Stefano Saletti, musicista e compositore, suona strumenti della tradizione musicale mediterranea (bouzuki, oud, mandola), oltre a chitarra elettrica, acustica e classica, pianoforte, percussioni, campionatori e programmazioni al computer. Attivo da anni sulla scena artistica italiana, già fondatore dei Novalia, è il leader della Banda Ikona. Con Nando Citarella e Pejman Tadayon, nel 2015, ha dato vita al progetto “Cafè Loti”. Con Valerio Corzani al progetto “Caracas”. Dal 2008 è il direttore musicale della 7 Sóis Orkestra e dal 2010 dell’ensemble Les Voix du 7 Sois, formazioni che riuniscono musicisti provenienti da Portogallo, Spagna, Marocco, Israele, Croazia, Italia. Ha partecipato al progetto “Hector Zazou & Eva Quartet”, e collaborato con altri prestigiosi musicisti internazionali, tra i quali Alexander Balanescu, Jamal Ouassini, Eyal Sela, Kahwa, Rashmi V. Bhatt. Ha scritto colonne sonore per il cinema e il teatro, collaborando con Pupi Avati, Giorgio Albertazzi, Giancarlo Giannini, Predrag Matvejevic, Pamela Villoresi, Mascia Musy, Omero Antonutti, Massimo Popolizio, Manuela Mandracchia, Maurizio Panici, Piero Maccarinelli.
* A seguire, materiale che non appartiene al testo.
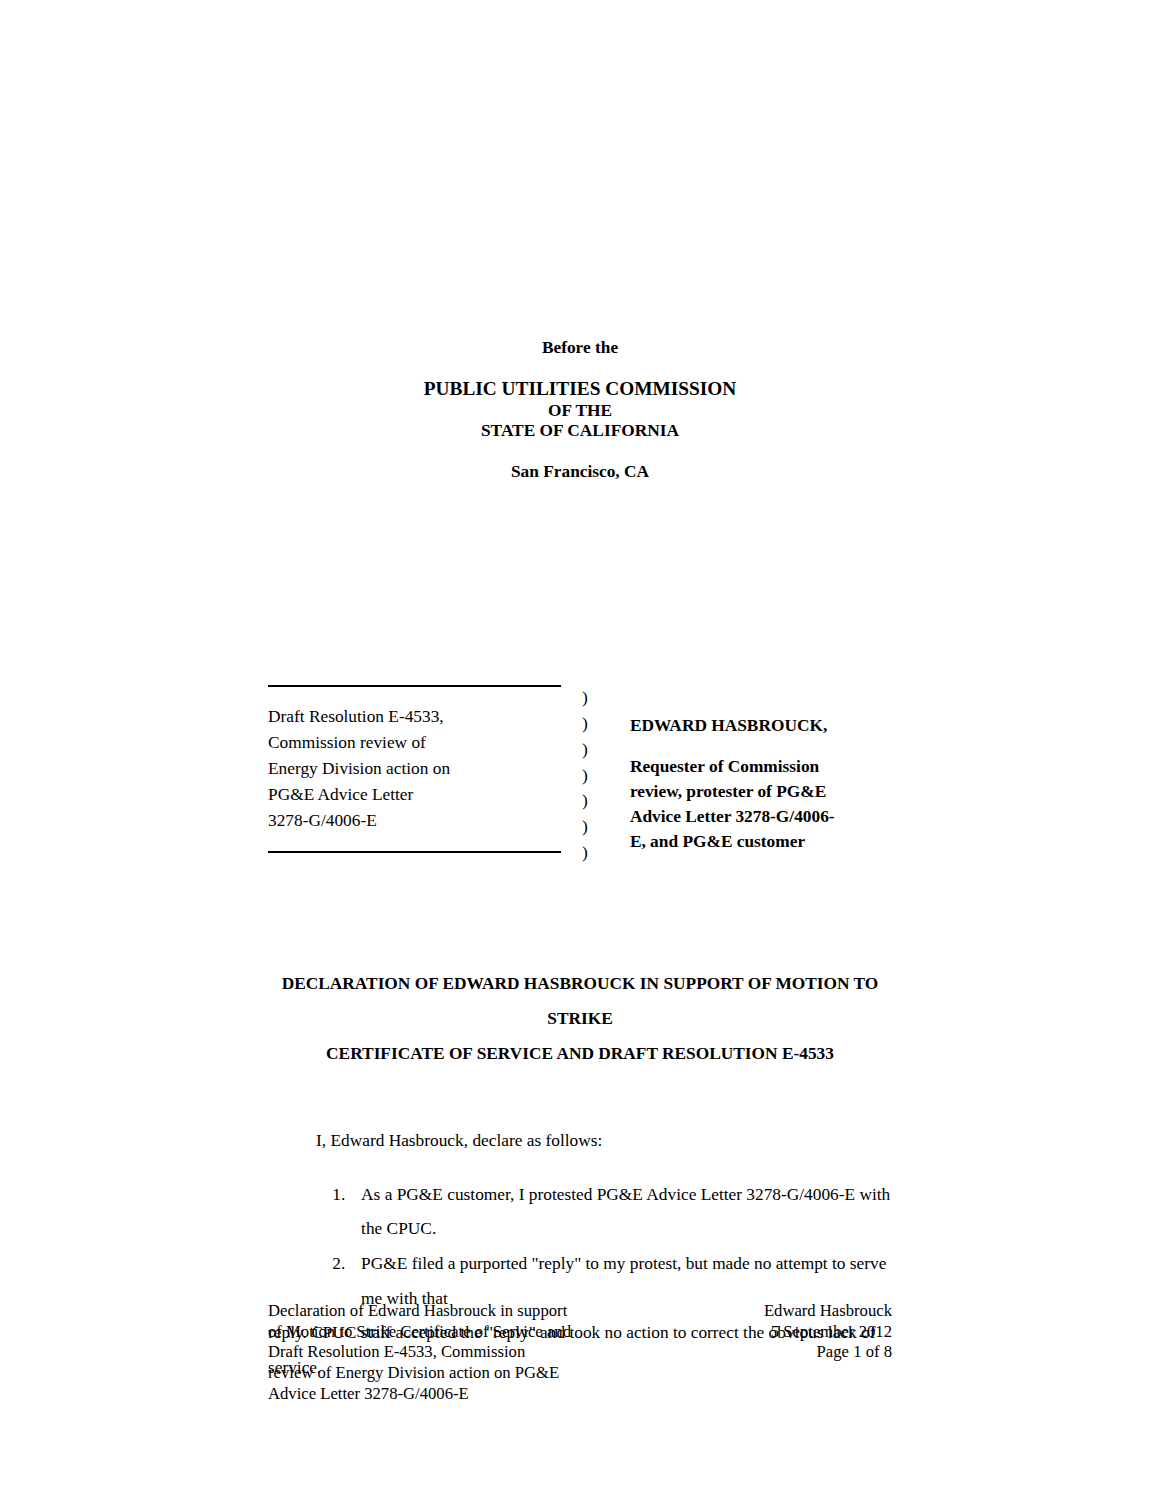Before the
PUBLIC UTILITIES COMMISSION
OF THE
STATE OF CALIFORNIA
San Francisco, CA
| Draft Resolution E-4533, Commission review of Energy Division action on PG&E Advice Letter 3278-G/4006-E | ) ) ) ) ) ) ) | EDWARD HASBROUCK, Requester of Commission review, protester of PG&E Advice Letter 3278-G/4006- E, and PG&E customer |
DECLARATION OF EDWARD HASBROUCK IN SUPPORT OF MOTION TO STRIKE
CERTIFICATE OF SERVICE AND DRAFT RESOLUTION E-4533
I, Edward Hasbrouck, declare as follows:
As a PG&E customer, I protested PG&E Advice Letter 3278-G/4006-E with the CPUC.
PG&E filed a purported "reply" to my protest, but made no attempt to serve me with that
reply. CPUC staff accepted the "reply" and took no action to correct the obvious lack of service.
| Declaration of Edward Hasbrouck in support of Motion to Strike Certificate of Service and Draft Resolution E-4533, Commission review of Energy Division action on PG&E Advice Letter 3278-G/4006-E | Edward Hasbrouck 5 September 2012 Page 1 of 8 |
Jamal Ouassini, nato a Tangeri (Marocco), studia al “Conservatoire de musique et de danse de Tanger”: musica arabo-andalusa, violino e musica classica sotto la guida del violinista maestro Antoine Batte. In seguito, entra a far parte dell’Orchestra Andalusa di Tangeri. Si trasferisce in Italia, a Verona, dove termina i suoi studi e si diploma presso il Conservatorio. Per diversi anni si dedica alla musica classica. Nel 1984 fonda l’Ensemble Ziryab, gruppo musicale che riunisce prestigiosi musicisti provenienti da diversi paesi del Mediterraneo. E’ stato direttore e violinista dell’Orchestra Arabo-Andalusa di Tangeri, ha pubblicato il disco “Incontro a Tangeri. Quadri musicali tra cultura araba, cristiana ed ebraica”, con la presentazione di Tahar Ben Jelloun. Con “Jamal Ouassini Ensemble”, fondata nel 1999, realizza “Al Kafila”(La Carovana), seguito da un tour italiano. Dal 2004 è direttore artistico di “Ziryàb”, associazione culturale per lo studio e la promozione della musica del Mediterraneo. Nel 2005 fonda la “Tangeri Café Orchestra”, nel 2006 l’ensemble “Encuentros” (compagnia di musica e danza), con 16 artisti provenienti da diversi paesi del Mediterraneo. Nel 2008 è invitato a collaborare con la 7 Sóis Orkestra. Nel settembre 2009 è stato chiamato a dirigere la nascente “Etno Jazz Pan Orchestra”, formata da 25 artisti provenienti da 9 paesi differenti. Numerosissime le performance concertistiche, nonché i laboratori e i seminari musicali tenuti presso università, accademie e conservatori di musica di tutto il mondo, finalizzati sempre alla diffusione della conoscenza del patrimonio musicale delle due sponde del Mediterraneo.